Logo Xingxin on Bug

How to concatenate C++ std::bitset?

December 3, 2024
3 min read

Suppose I have two std::bitsets:

  1. [0][1][1]
  2. [1][1][0][1]

I want to concatenate them into [0][1][1][1][1][0][1], which equals 61 in decimal. How can I do that? 🤔 This article aims to show you how.

✏Solution

Let me unveil the answer first:

template<std::size_t N1, std::size_t N2> 
auto concat(const std::bitset<N1>& lhs, const std::bitset<N2>& rhs) -> std::bitset<N1 + N2> { 
    return std::bitset<N1 + N2>(lhs.to_string() + rhs.to_string());
}

The idea is fairly simple. We leverage the conversion between std::bitset and std::string, making std::bitset concatenation as intuitive as string concatenation.

⌨Code

Here’s a simple example:

int main()
{
    const std::bitset<3> left("011");
    const std::bitset<4> right("1101");
 
    const std::bitset<7> result = concat(left, right);
 
    std::cout << "lhs: " << left.to_string() << std::endl;
    std::cout << "rhs: " << right.to_string() << std::endl;
    std::cout << "result: " << result.to_string() << std::endl;
}

And the output would be:

lhs: 011
rhs: 1101
result: 0111101

🧀Application

Fair enough, you may wonder:

Question

Why on earth would we need to concatenate std::bitset? 🤷‍♂️

One application I can think of is Meta’s implementation of HyperLogLog called Presto. If you’re not familiar or interested in it, no worries - let me simplify it for you.


Imagine you live in a world with an exorbitantly high cost of living, even pricier than Switzerland. In this world, one bit costs $100!😲💔

  1. You design a 7-bit slot to store decimal values, costing you $700. 😒
  2. Then, you realize most of the numbers you store are no more than 15, e.g., 3, 13, 8, 1, 2, 0, 5, ....
  3. This means the extra 3 bits are redundant, costing you an unnecessary $300!\
  4. To save money, you decide to use a 4-bit slot by default. If it’s not enough, you allocate additional slots (spending $300 only when necessary).

This is the essence of HyperLogLog Presto’s dense implementation. When a value grows too large for the predefined “dense” size, it spills into an “overflow” segment. The concatenation of these segments enables a compact yet scalable representation.

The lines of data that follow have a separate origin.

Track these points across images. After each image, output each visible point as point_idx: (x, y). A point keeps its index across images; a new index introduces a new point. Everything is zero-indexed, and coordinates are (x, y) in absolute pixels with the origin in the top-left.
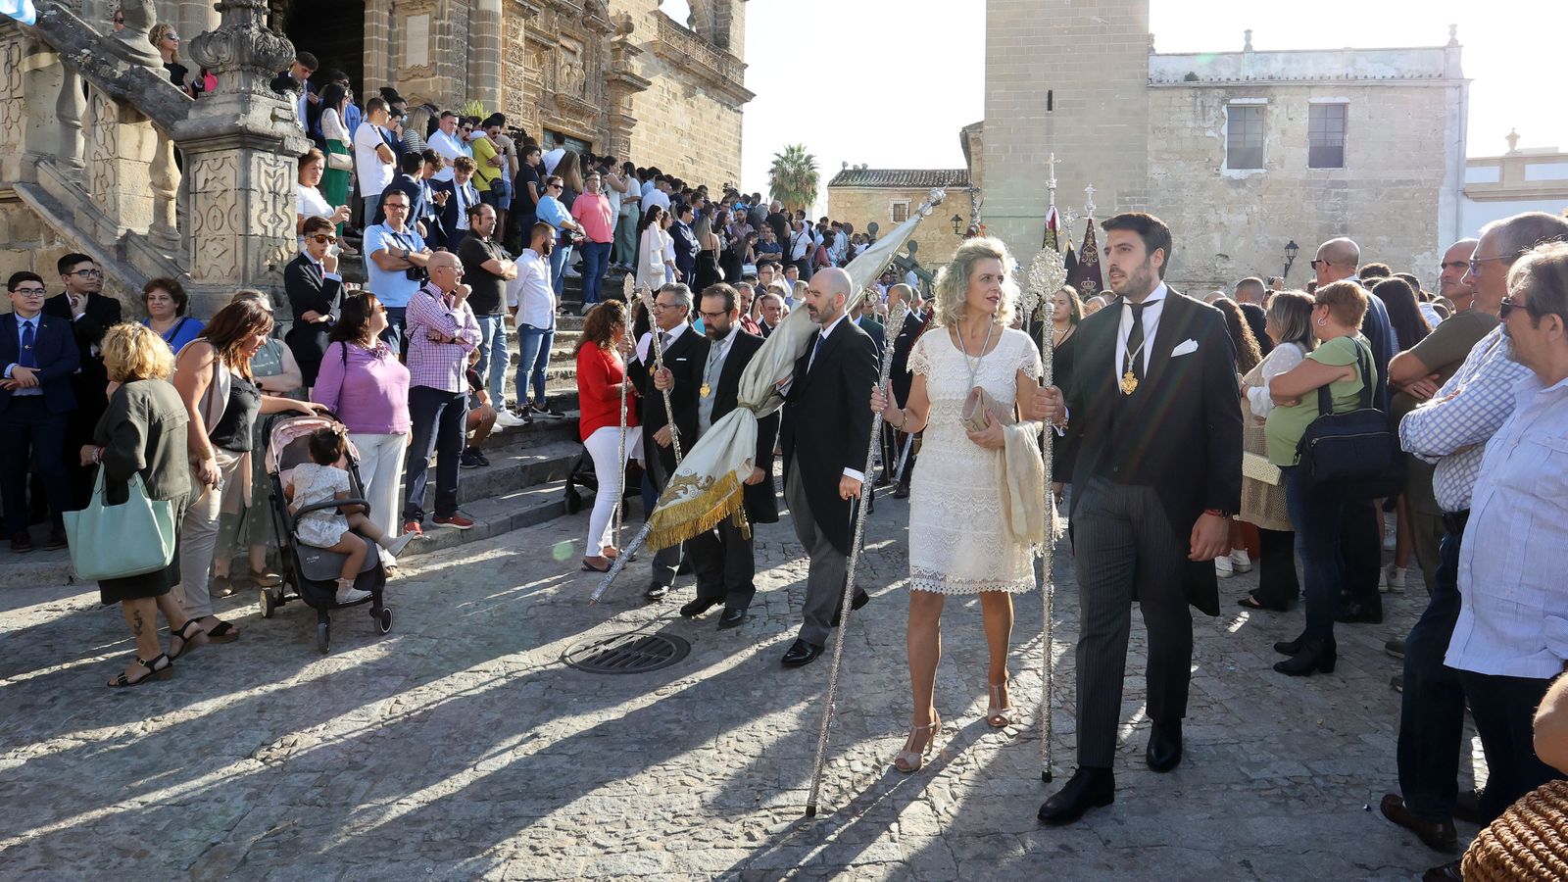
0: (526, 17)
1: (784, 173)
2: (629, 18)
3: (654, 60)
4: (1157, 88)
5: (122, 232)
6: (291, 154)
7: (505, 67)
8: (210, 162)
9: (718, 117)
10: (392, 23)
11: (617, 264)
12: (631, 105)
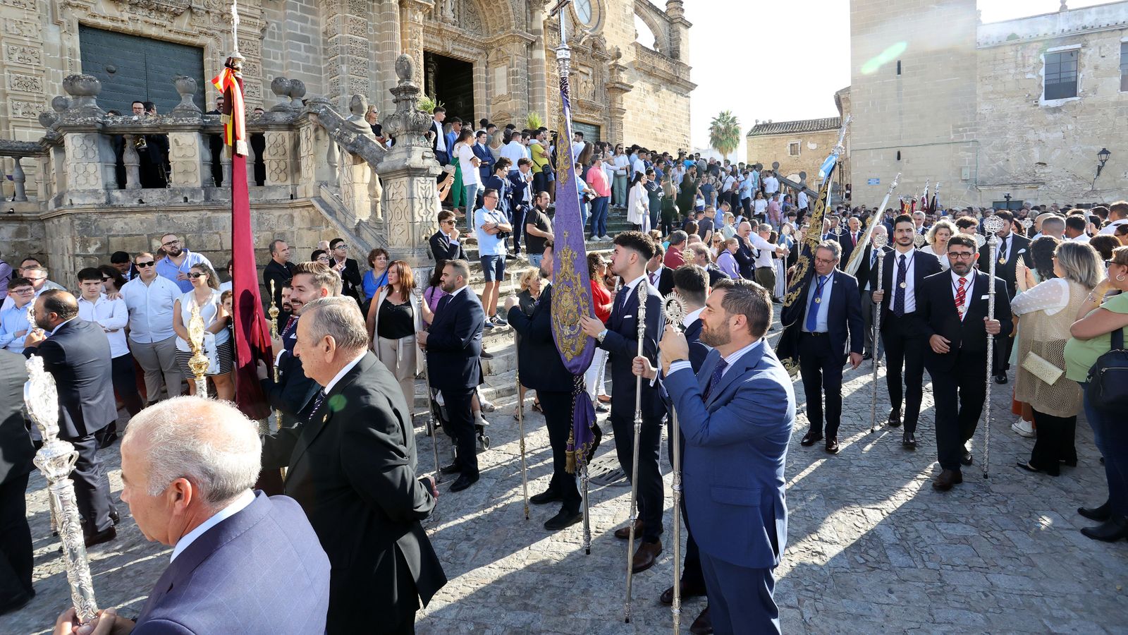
1: (718, 129)
2: (619, 49)
3: (634, 72)
4: (984, 48)
5: (357, 221)
6: (433, 176)
7: (549, 89)
8: (395, 184)
9: (675, 102)
10: (487, 73)
11: (616, 205)
12: (622, 101)
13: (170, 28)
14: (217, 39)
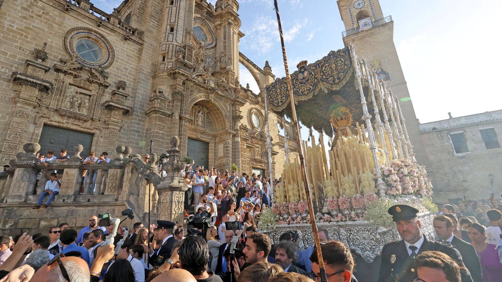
0: (246, 141)
2: (272, 137)
3: (279, 147)
4: (424, 133)
5: (144, 213)
7: (242, 154)
8: (164, 195)
10: (215, 147)
12: (274, 159)
13: (82, 126)
14: (101, 131)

To retrieve the original value, you can use this:

std::bitset<TOTAL_BUCKET_SIZE> combined{
    overflow_bucket.to_string() + // 👈 Only if the data overflows the dense bucket
    dense_bucket.to_string()
};
const unsigned long combined_value = combined.to_ulong();

🌾Resource

  1. HyperLogLog: Analysis of a Near-Optimal Cardinality Estimation Algorithm – Philippe Flajolet et al.
  2. Meta’s HyperLogLog Presto
  3. std::bitset - cppreference.com

By mastering this simple yet powerful technique, you’ll unlock a reusable tool for compact data representation, perfect for scenarios requiring efficient bit-level operations.